MOAI offers harvesting functionality following the OAI-PMH standard with the flexibility to serve different metadata prefixes. Currently, Dublin Core and DataCite are implemented as a metadata prefix.
When publishing datasets from within Yoda, the corresponding yoda-metadata.json is put in a location where the Yoda MOAI service can read and process it.
Each 5 minutes (configurable) the indicated folder is scanned and newly published JSON files are provisioned to the internal SQLite database.

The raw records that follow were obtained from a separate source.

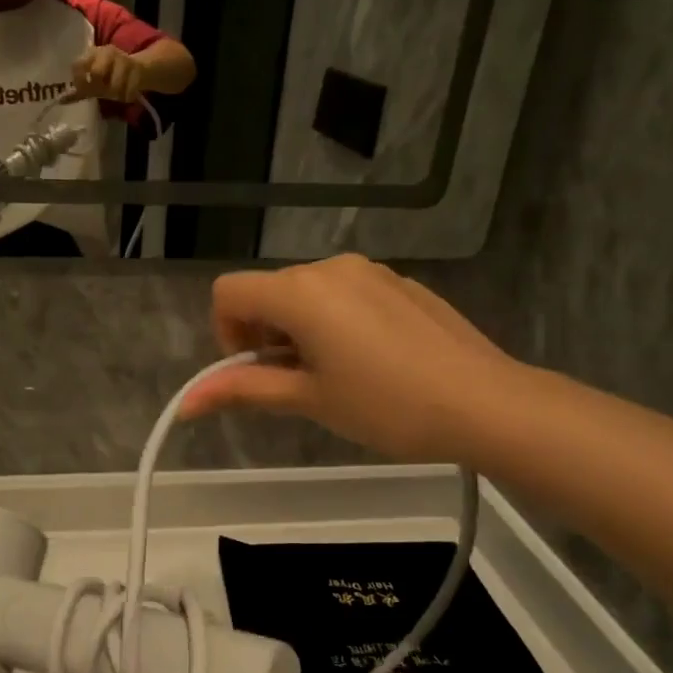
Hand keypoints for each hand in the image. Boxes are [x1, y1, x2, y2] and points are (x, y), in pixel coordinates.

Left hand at [70, 45, 146, 102]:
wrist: (138, 69)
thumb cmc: (110, 76)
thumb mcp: (94, 82)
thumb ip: (78, 91)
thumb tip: (60, 101)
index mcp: (92, 54)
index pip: (78, 64)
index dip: (78, 79)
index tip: (82, 91)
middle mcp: (106, 52)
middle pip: (96, 73)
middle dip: (98, 87)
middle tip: (101, 93)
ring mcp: (122, 59)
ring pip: (114, 84)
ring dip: (114, 94)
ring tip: (115, 95)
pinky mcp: (136, 68)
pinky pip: (128, 89)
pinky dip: (126, 96)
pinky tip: (125, 95)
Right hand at [178, 254, 522, 462]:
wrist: (485, 403)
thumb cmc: (386, 406)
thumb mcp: (308, 399)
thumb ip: (243, 389)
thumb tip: (186, 403)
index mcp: (300, 292)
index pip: (228, 292)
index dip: (227, 333)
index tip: (258, 371)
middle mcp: (330, 267)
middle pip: (267, 291)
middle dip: (265, 334)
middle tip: (297, 382)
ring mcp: (370, 270)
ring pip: (306, 292)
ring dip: (299, 328)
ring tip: (335, 375)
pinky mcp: (399, 282)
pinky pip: (345, 293)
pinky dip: (335, 320)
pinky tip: (371, 361)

The data is prepared in the database as such that it is able to provide output in JSON form, on request of a harvester. Any OAI-PMH harvester able to read the Dublin Core and DataCite format is able to harvest Yoda through the endpoint serviced by MOAI.
Python -> yoda.py
The script reads all yoda-metadata.json files that have been published and are placed in a specific folder. After processing it puts the found content into the Yoda MOAI SQLite database.
‘Collection name’ as metadata for a dataset
A collection name defines an umbrella for different datasets to belong together.

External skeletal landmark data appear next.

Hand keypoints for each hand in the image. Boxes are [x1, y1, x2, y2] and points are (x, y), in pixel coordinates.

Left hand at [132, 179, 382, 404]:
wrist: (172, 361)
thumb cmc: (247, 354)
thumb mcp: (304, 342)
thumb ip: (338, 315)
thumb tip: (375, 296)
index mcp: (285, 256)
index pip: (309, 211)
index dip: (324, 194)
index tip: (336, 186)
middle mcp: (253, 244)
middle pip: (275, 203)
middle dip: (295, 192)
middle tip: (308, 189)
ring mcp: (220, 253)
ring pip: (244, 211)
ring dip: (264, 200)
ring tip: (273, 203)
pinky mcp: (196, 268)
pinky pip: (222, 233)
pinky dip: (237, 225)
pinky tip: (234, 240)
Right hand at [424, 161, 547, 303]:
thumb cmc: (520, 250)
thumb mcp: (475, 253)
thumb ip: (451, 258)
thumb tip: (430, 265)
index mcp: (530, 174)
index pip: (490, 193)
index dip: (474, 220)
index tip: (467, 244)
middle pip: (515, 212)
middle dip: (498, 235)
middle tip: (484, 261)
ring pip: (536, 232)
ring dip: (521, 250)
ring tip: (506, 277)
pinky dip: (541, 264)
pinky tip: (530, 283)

By exposing collection names through MOAI, it is possible for a harvester to draw conclusions regarding datasets from the same data supplier about datasets that belong together.
Thus, multiple datasets can setup a collection having the same ‘purpose’.
The nature of this purpose can be defined by the researchers/datamanagers themselves.
In theory, equivalent collection names can exist over multiple Yoda instances.
Even within the same Yoda instance.
No validation is performed by Yoda software itself. So there is no formal safeguarding/protection of the content of collection name.
Harvesters should be (made) aware of that.
Initially they should combine collections endpoint/collection
select * from sets;
select * from records;
python -> datacite.py
Prepares the output data in such a way that the application data of Yoda, originally held in yoda-metadata.json files, can be outputted to an JSON response with DataCite as a metadata prefix.